Prelates move to clarify whether or not abortion-rights supporters can receive Communion — with implications for nation's highest profile Catholic, Joe Biden.

Published: June 19, 2021 1:50pm

Updated: June 21, 2021 8:55am

President Joe Biden attended Mass on Sunday as possibly the nation's most prominent Catholic — yet one who could soon be barred from receiving Holy Communion, depending on the outcome of an upcoming church document authored by the U.S. Conference of Catholic Bishops. 

The bishops at their national meeting last week voted to draft a proposal clarifying the theology and tenets of the Catholic Church's Holy Communion, including whether individuals who support abortion rights can receive it. 

Underscoring the ongoing tension between the notably liberal Pope Francis and the more conservative bishops that oversee much of the church in the United States, the debate surrounding Catholic teaching on abortion risks a tense political standoff pitting the conservative bishops against Biden and the more permissive wing of the church.

Catholics who are in a conscious state of what the Church deems "mortal sin" are instructed not to receive the Eucharist before attending confession with a priest. The Catholic Catechism dictates that abortion is "gravely contrary to the moral law" and that procuring an abortion carries with it "the canonical penalty of excommunication," which would necessarily prohibit receipt of the Eucharist.  

At particular issue in the bishops' current debate is whether or not an individual —particularly government leaders — who simply support abortion rights are themselves in a state of mortal sin due to that support. 

The decision to move forward with the clarifying document indicates that the bishops will at least attempt to resolve that question in a theologically coherent way. The Vatican, meanwhile, recently signaled its opposition to any moves toward denying communion to abortion rights supporters. Cardinal Luis Ladaria, prefect of the Congregation for the Doctrine of the Faith, warned the U.S. Conference of Catholic Bishops that the measure could "become a source of discord rather than unity within the episcopate and the larger church in the United States."

Jesuit priest Antonio Spadaro, a close ally of Francis, told the New York Times that the Vatican seeks to avoid using "access to the Eucharist as a political weapon." 

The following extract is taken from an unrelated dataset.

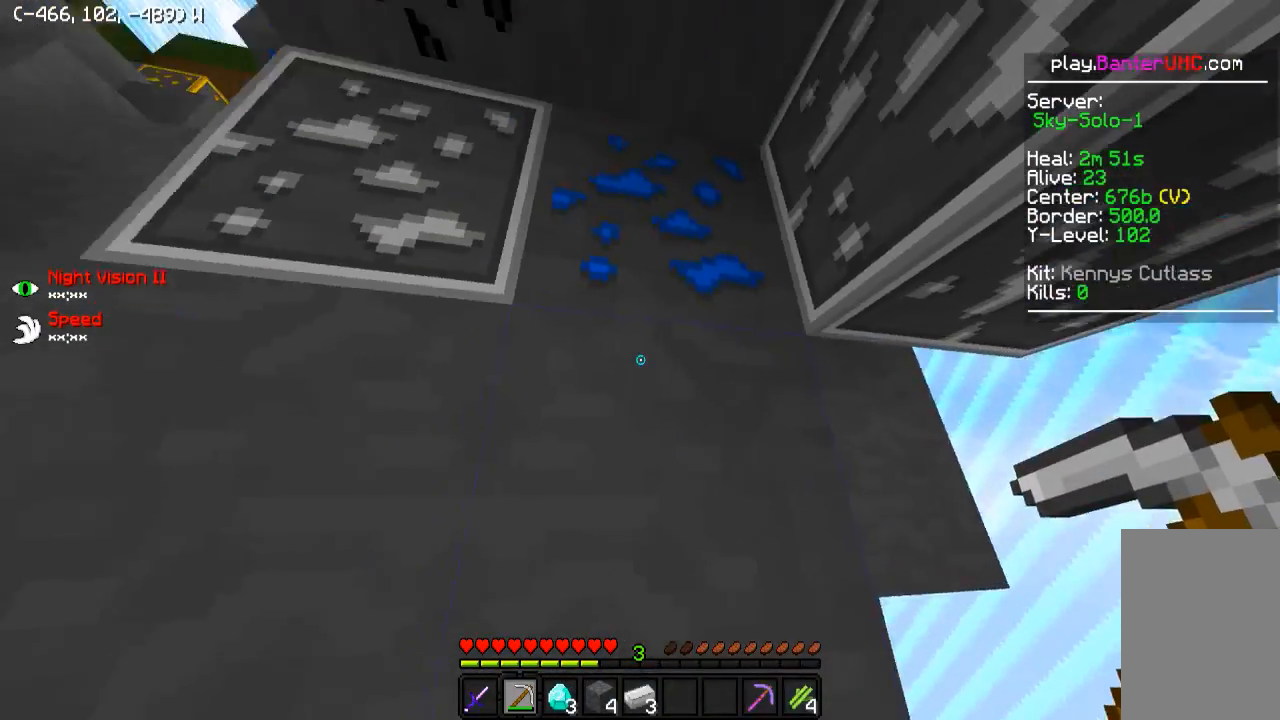
{"keys": ["a", "w"], "events": [[450, "a", "down"], [450, "w", "down"]]}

Pope Francis, whose theological progressivism on various church issues has regularly made waves both in and out of the Church, this month preached that the Eucharist is "not the reward of saints, but the bread of sinners."

Culpability for mortal sin 'up for debate'

Whether or not supporting abortion rights in and of itself would carry the same weight under Church authority is unclear. The Catechism claims that "formal cooperation in an abortion" constitutes "a grave offense," but it does not clarify the parameters of that "cooperation."

Peter Kreeft, a longtime Catholic apologist and a philosophy professor at Boston College, told Just the News that for Catholic authorities and theologians the issue hinges on the fact that the commission of a mortal sin doesn't necessarily determine "whether a person is in the state of mortal sin or not."

"The nature of the act itself is only one of the three requirements for a state of mortal sin, the other two being full knowledge in the mind and full consent in the will," Kreeft said.

"A prudential decision like this is not a matter of dogma alone, and therefore we usually find faithful Catholics on both sides of the debate," he continued, though he argued that "in the last few generations the Church has been much more reluctant than in the past to offer clear public witness to its unalterable doctrines when many people, even those who call themselves Catholic, say they are offended by them."

Peter Cajka, assistant teaching professor of American studies and expert on American Catholicism at the University of Notre Dame, argues that the document produced by the bishops "could be dead on arrival."

"The Archbishop of D.C. has said he already won't enforce [a Communion ban]," Cajka said. "There's also warnings from the Vatican."

Cajka argued that the document could stand as both "a very cynical political move" as well as "a very deft cultural move," one that "could end up helping the Republican Party have symbolic power with the Religious Right."

He argued that the bishops are attempting to "politicize the Eucharist."

"It kind of feeds into the culture war moment where they think they have to weaponize this to get something done," he said. "It raises all sorts of complicated questions."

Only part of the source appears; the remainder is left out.